The best 64 teams in NCAA tournament history

Joanna Estrada
March 14, 2018

According to the NCAA, all 67 games will be broadcast on either CBS or one of three Turner-owned channels (TBS, TNT, or TruTV).

Eastern time. It will be televised on TruTV and available to stream on March Madness Live as well. All the games will be available, but you'll need to be a subscriber to a traditional pay-TV provider to access many of them.

This year, the NCAA will live stream every single March Madness game on its March Madness Live app across sixteen different platforms!

March Madness as we now know it didn't begin until 1985, when the NCAA tournament was expanded to 64 teams.

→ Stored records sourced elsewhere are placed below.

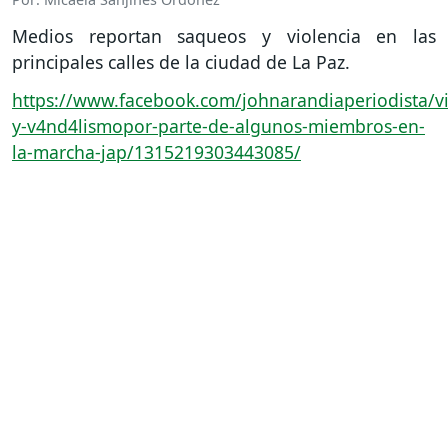
Medios reportan saqueos y violencia en las
principales calles de la ciudad de La Paz.
https://www.facebook.com/johnarandiaperiodista/v
y-v4nd4lismopor-parte-de-algunos-miembros-en-
la-marcha-jap/1315219303443085/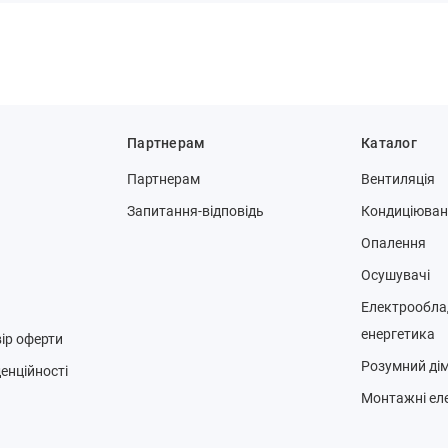
Партнерам
Каталог
Партнерам
Вентиляція
Запитання-відповідь
Кондиціюва
Опалення
Осушувачі
Електрообла
енергетика
ір оферти
Розумний ді
енційності
Монтажні ел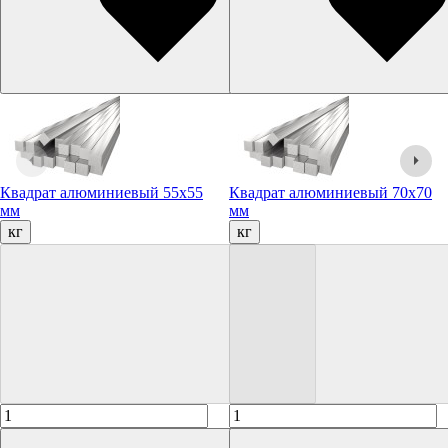
Квадрат алюминиевый 55х55
Квадрат алюминиевый 70х70
мм
мм
кг
кг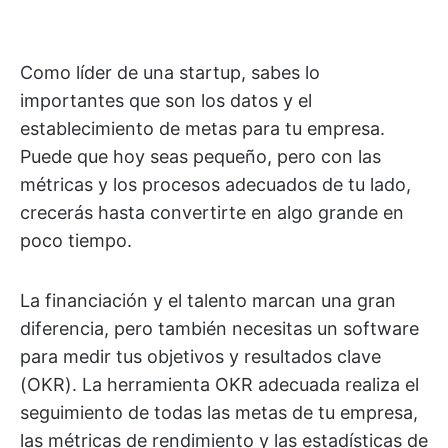
Como líder de una startup, sabes lo
importantes que son los datos y el
establecimiento de metas para tu empresa.
Puede que hoy seas pequeño, pero con las
métricas y los procesos adecuados de tu lado,
crecerás hasta convertirte en algo grande en
poco tiempo.
La financiación y el talento marcan una gran
diferencia, pero también necesitas un software
para medir tus objetivos y resultados clave
(OKR). La herramienta OKR adecuada realiza el
seguimiento de todas las metas de tu empresa,
las métricas de rendimiento y las estadísticas de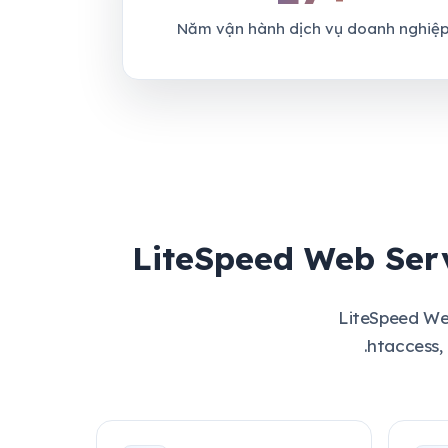
Năm vận hành dịch vụ doanh nghiệ
LiteSpeed Web Ser
LiteSpeed Web
.htaccess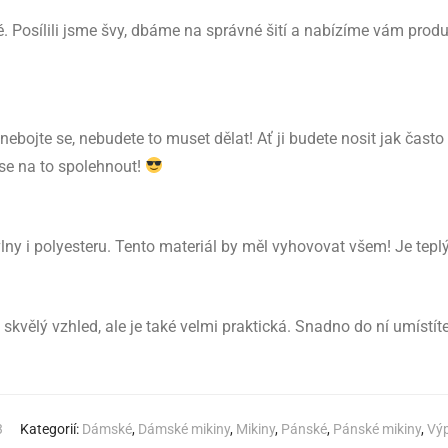
. Posílili jsme švy, dbáme na správné šití a nabízíme vám produ
 nebojte se, nebudete to muset dělat! Ať ji budete nosit jak často
 se na to spolehnout!
y i polyesteru. Tento materiál by měl vyhovovat všem! Je tepl
kvělý vzhled, ale je také velmi praktická. Snadno do ní umístíte
3
Kategorií:
Dámské
,
Dámské mikiny
,
Mikiny
,
Pánské
,
Pánské mikiny
,
Výp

Just like the folks, you blinked, and the Big Dance is here!

The March Madness Live app, from Turner Sports, CBS and the NCAA, lets you watch the men's basketball tournament while on the go. The 16 platforms include your iOS devices, Apple TV, Android phones and Tablets, Amazon Echo devices, Amazon Fire tablets, Amazon Fire TV, Samsung Gear VR, Google Daydream, Roku and Xbox One. There are also new ways to subscribe to online TV packages, which stream numerous channels you'd get from a cable subscription.

Fans will have access to a virtual courtside seat via two ticket options, VR Ticket and VR Tournament Pass. VR Ticket costs United States dollars 2.99 per game, while VR Tournament Pass offers access to all 21 games and features available in VR for USD 19.99. Dish's Sling TV costs $25, but doesn't come with CBS. It has CBS for 78% of the US and the Turner channels - and you can use the PS Vue app to watch while on the go or to log into March Madness Live. You can use your Hulu username and password at access March Madness Live. Check before you subscribe by entering your ZIP code. Check for CBS coverage.

Otherwise, you can have multiple browser tabs open or watch simultaneously on a phone and a personal computer.

If you stream the games, there are some new reasons to watch via March Madness Live. It's similar to the NFL RedZone or the Olympics' Gold Zone.

The feature recalls when CBS was the only channel broadcasting games and "they would break into the other games in progress to show you the best of the best", said NCAA Digital's Poole.